* Exercise requirements
Repeat each entry exactly and drop the pictures.

* Records for processing
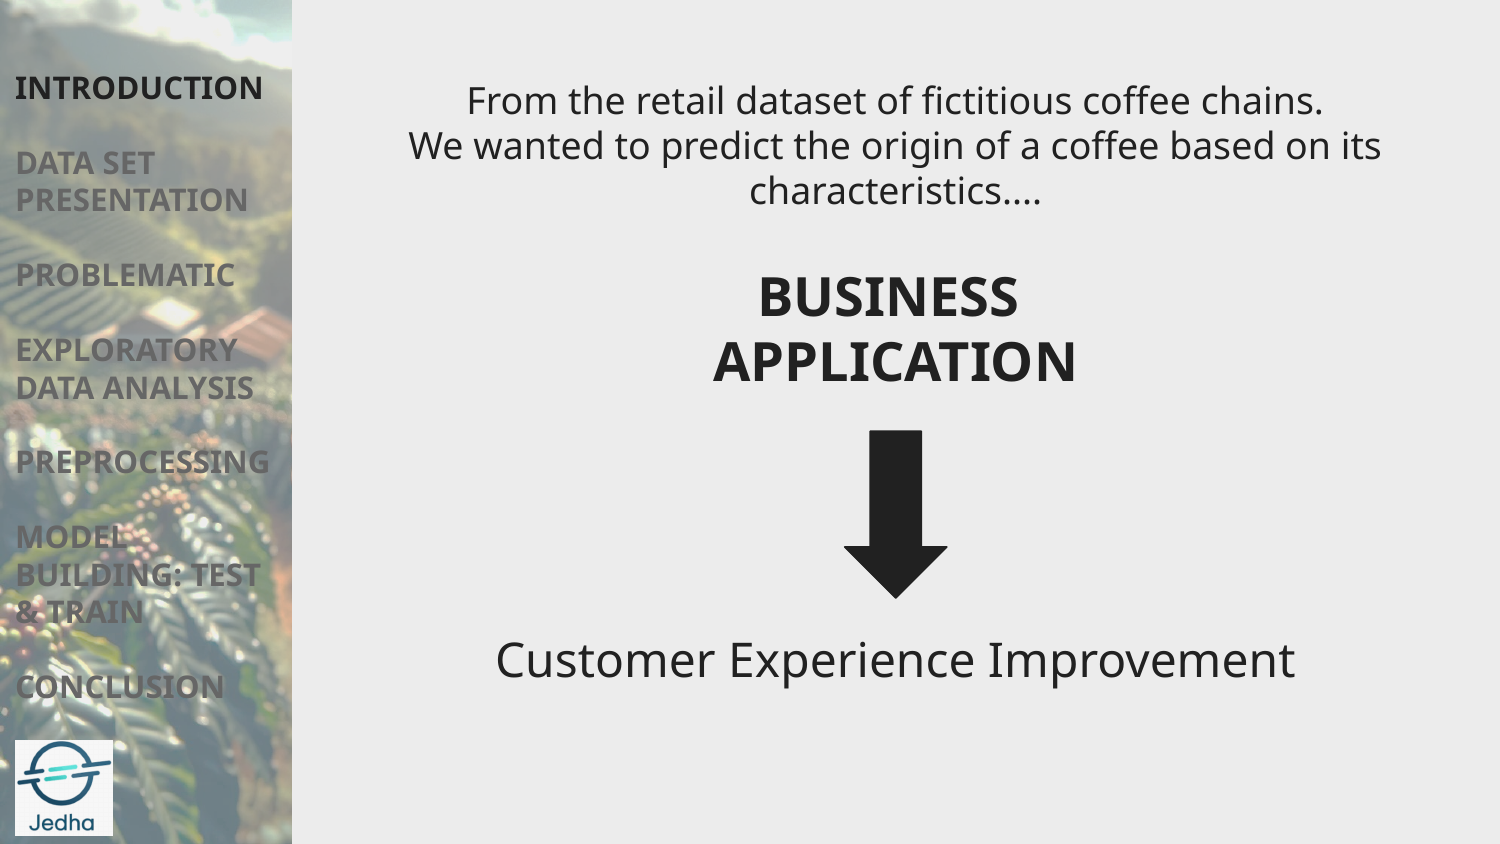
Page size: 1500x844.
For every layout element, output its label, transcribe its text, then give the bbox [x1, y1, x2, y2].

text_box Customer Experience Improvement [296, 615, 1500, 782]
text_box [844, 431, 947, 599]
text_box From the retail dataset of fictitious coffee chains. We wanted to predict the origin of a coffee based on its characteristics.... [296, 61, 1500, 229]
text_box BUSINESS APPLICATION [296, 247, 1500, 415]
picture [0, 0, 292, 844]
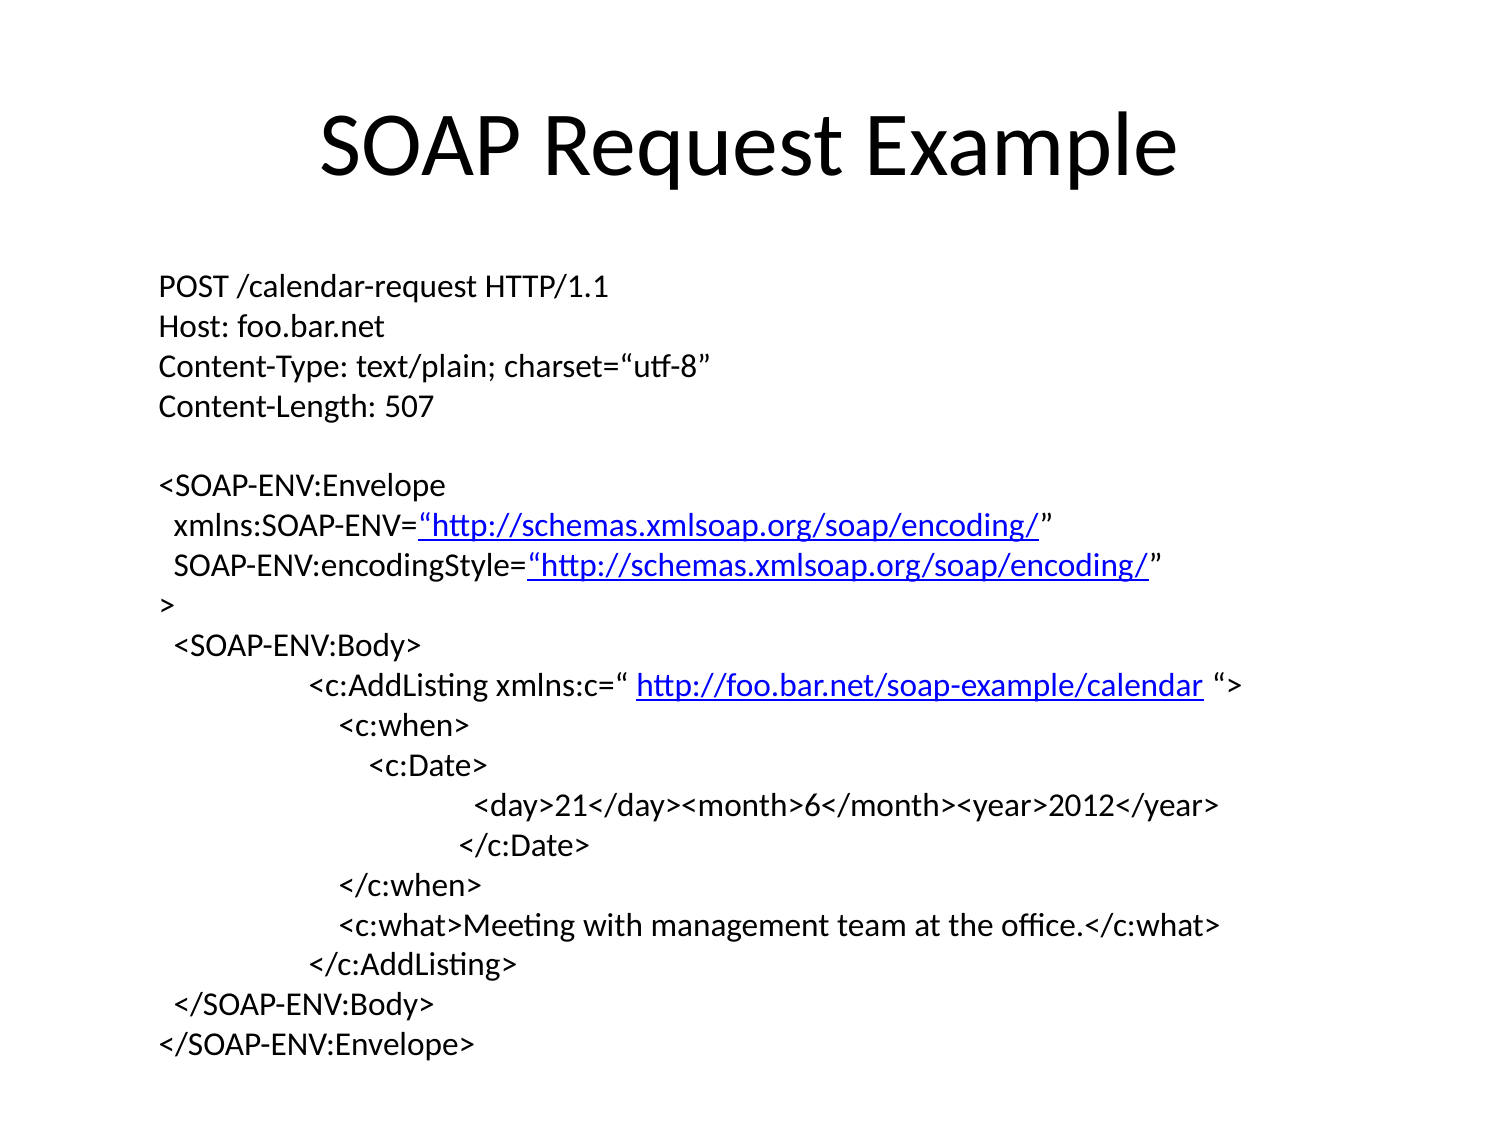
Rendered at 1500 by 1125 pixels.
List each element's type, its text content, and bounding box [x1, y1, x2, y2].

* Written response
Page size: 1500x844.
For every layout element, output its label, transcribe its text, then give the bbox [x1, y1, x2, y2].

text_box Customer Experience Improvement [296, 615, 1500, 782]
text_box [844, 431, 947, 599]
text_box From the retail dataset of fictitious coffee chains. We wanted to predict the origin of a coffee based on its characteristics.... [296, 61, 1500, 229]
text_box BUSINESS APPLICATION [296, 247, 1500, 415]
picture [0, 0, 292, 844]
Rendered at 1500 by 1125 pixels.
List each element's type, its text content, and bounding box [x1, y1, x2, y2].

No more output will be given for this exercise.